Yine Allahü teâlâ buyuruyor ki: “(Ey Resûlüm!) De ki: Duânız (îmânınız, ibâdetiniz, kulluk ve yalvarmanız] olmasa, Rabbim size ne diye değer versin? [Duânız olmasa, Rabbim size ne kıymet verir?]…” [Furkân, 77]

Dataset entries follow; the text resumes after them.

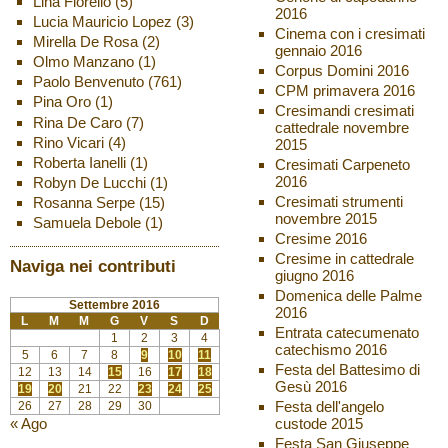
Lina Fiorello
(5)
2016
Lucia Mauricio Lopez
(3)
Cinema con i cresimati
Mirella De Rosa
(2)
gennaio 2016
Olmo Manzano
(1)
Corpus Domini 2016
Paolo Benvenuto
(761)
CPM primavera 2016
Pina Oro
(1)
Cresimandi cresimati
Rina De Caro
(7)
cattedrale novembre
Rino Vicari
(4)
2015
Roberta Ianelli
(1)
Cresimati Carpeneto
2016
Robyn De Lucchi
(1)
Cresimati strumenti
Rosanna Serpe
(15)
novembre 2015
Samuela Debole
(1)
Cresime 2016
Cresime in cattedrale
Naviga nei contributi
giugno 2016
Domenica delle Palme
Settembre 2016
2016
L
M
M
G
V
S
D
Entrata catecumenato
1
2
3
4
catechismo 2016
5
6
7
8
9
10
11
Festa del Battesimo di
12
13
14
15
16
17
18
Gesù 2016
19
20
21
22
23
24
25
Festa dell'angelo
26
27
28
29
30
custode 2015
« Ago
Festa San Giuseppe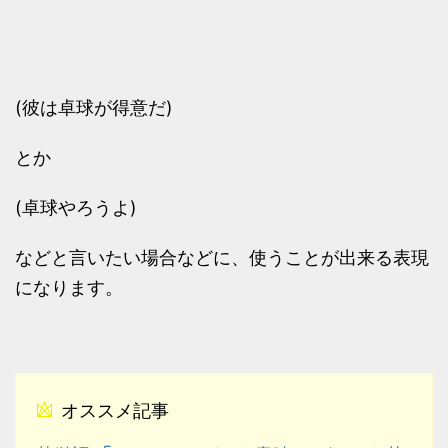
(彼は卓球が得意だ)
とか
(卓球やろうよ)
などと言いたい場合などに、使うことが出来る表現
になります。
オススメ記事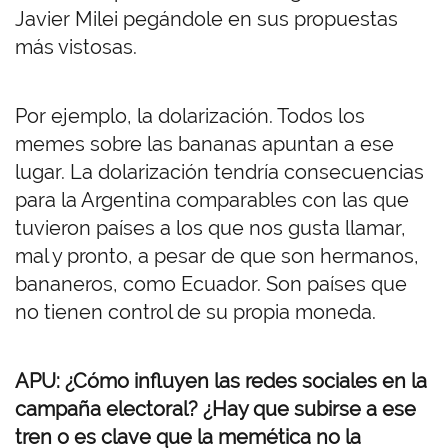
Javier Milei pegándole en sus propuestas
más vistosas.
Por ejemplo, la dolarización. Todos los
memes sobre las bananas apuntan a ese
lugar. La dolarización tendría consecuencias
para la Argentina comparables con las que
tuvieron países a los que nos gusta llamar,
mal y pronto, a pesar de que son hermanos,
bananeros, como Ecuador. Son países que
no tienen control de su propia moneda.
APU: ¿Cómo influyen las redes sociales en la
campaña electoral? ¿Hay que subirse a ese
tren o es clave que la memética no la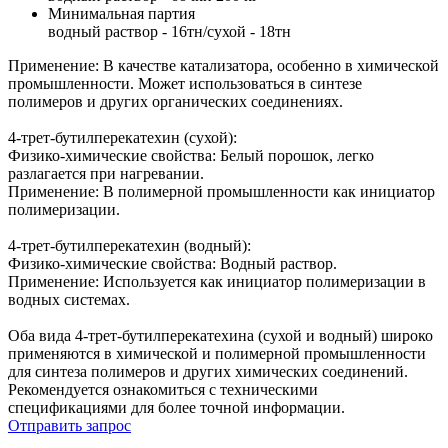
Минимальная партия
водный раствор - 16тн/сухой - 18тн
Применение: В качестве катализатора, особенно в химической
промышленности. Может использоваться в синтезе
полимеров и других органических соединениях.
4-трет-бутилперекатехин (сухой):
Физико-химические свойства: Белый порошок, легко
разлагается при нагревании.
Применение: В полимерной промышленности как инициатор
полимеризации.
4-трет-бутилперекатехин (водный):
Физико-химические свойства: Водный раствор.
Применение: Используется как инициатор полимеризации в
водных системах.
Оба вида 4-трет-бутилперекатехина (сухой и водный) широко
применяются в химической и полимерной промышленности
для синтеза полимеров и других химических соединений.
Рекомендуется ознакомиться с техническими
спецификациями для более точной информации.
Отправить запрос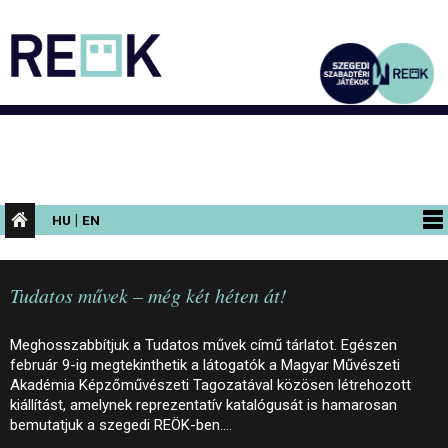
|
HU
EN
PROGRAMOK
Tudatos művek – még két héten át!
KIÁLLÍTÁSOK
AZ ÉPÜLET
Meghosszabbítjuk a Tudatos művek című tárlatot. Egészen
február 9-ig megtekinthetik a látogatók a Magyar Művészeti
INFORMÁCIÓK
Akadémia Képzőművészeti Tagozatával közösen létrehozott
kiállítást, amelynek reprezentatív katalógusát is hamarosan
KONFERENCIA
bemutatjuk a szegedi REÖK-ben.…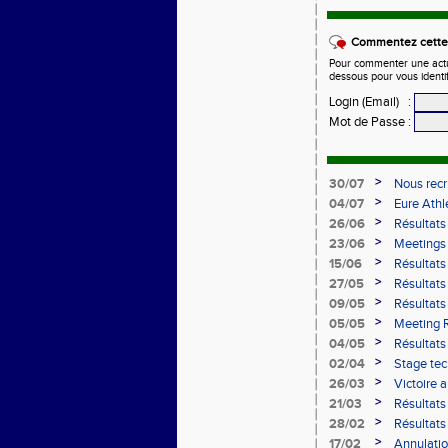
Commentez cette 
Pour commenter une actual
dessous pour vous identi
Login (Email)
:
Mot de Passe
:
>
30/07
Nous recr
>
04/07
Eure Ath
>
26/06
Résultats
>
23/06
Meetings 
>
15/06
Résultats
>
27/05
Résultat
>
09/05
Résultat
09/05/2
>
05/05
Meeting 
>
04/05
Résultats
>
02/04
Stage te
>
26/03
Victoire 
>
21/03
Résultats
>
28/02
Résultats
28/02/2
>
17/02
Annulatio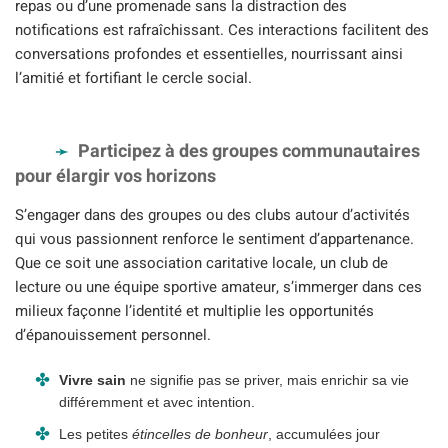
repas ou d’une promenade sans la distraction des
notifications est rafraîchissant. Ces interactions facilitent des
conversations profondes et essentielles, nourrissant ainsi
l’amitié et fortifiant le cercle social.
Participez à des groupes communautaires
pour élargir vos horizons
S’engager dans des groupes ou des clubs autour d’activités
qui vous passionnent renforce le sentiment d’appartenance.
Que ce soit une association caritative locale, un club de
lecture ou une équipe sportive amateur, s’immerger dans ces
milieux façonne l’identité et multiplie les opportunités
d’épanouissement personnel.
Vivre sain
ne signifie pas se priver, mais enrichir sa vie
différemment et avec intention.
Les petites
étincelles de bonheur
, accumulées jour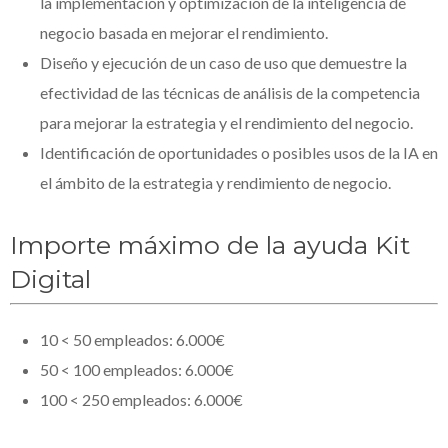
la implementación y optimización de la inteligencia de
negocio basada en mejorar el rendimiento.
Diseño y ejecución de un caso de uso que demuestre la
efectividad de las técnicas de análisis de la competencia
para mejorar la estrategia y el rendimiento del negocio.
Identificación de oportunidades o posibles usos de la IA en
el ámbito de la estrategia y rendimiento de negocio.
Importe máximo de la ayuda Kit
Digital
10 < 50 empleados: 6.000€
50 < 100 empleados: 6.000€
100 < 250 empleados: 6.000€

Bildiğimiz gibi, müslümanlığın farz kıldığı ibâdetlerin faydası, aslında insanlara ya’nî o ibâdetleri yapan fertlere, âilelere ve cem’iyetleredir. Yoksa Allahü teâlâ, insanların ibâdetlerine muhtaç değildir. İnsan namaz kılmakla, oruç tutmakla, diğer ibâdetlerini yapmakla, hem Allah’a karşı kulluk vazîfesini yapmış, hem de kalbini her türlü kötülüklerden temizlemiş olur. Çünkü namaz ve oruç, insanı rûhen yükseltir ve kötülüklerden alıkoyar. Aynı şekilde, Allah’ın emrettiği gibi malının zekâtını vermek ve muhtaçlara yardım etmekle de hem Allah’a karşı kulluk, hem de insanlara karşı insânî vazîfe yapılmış olur.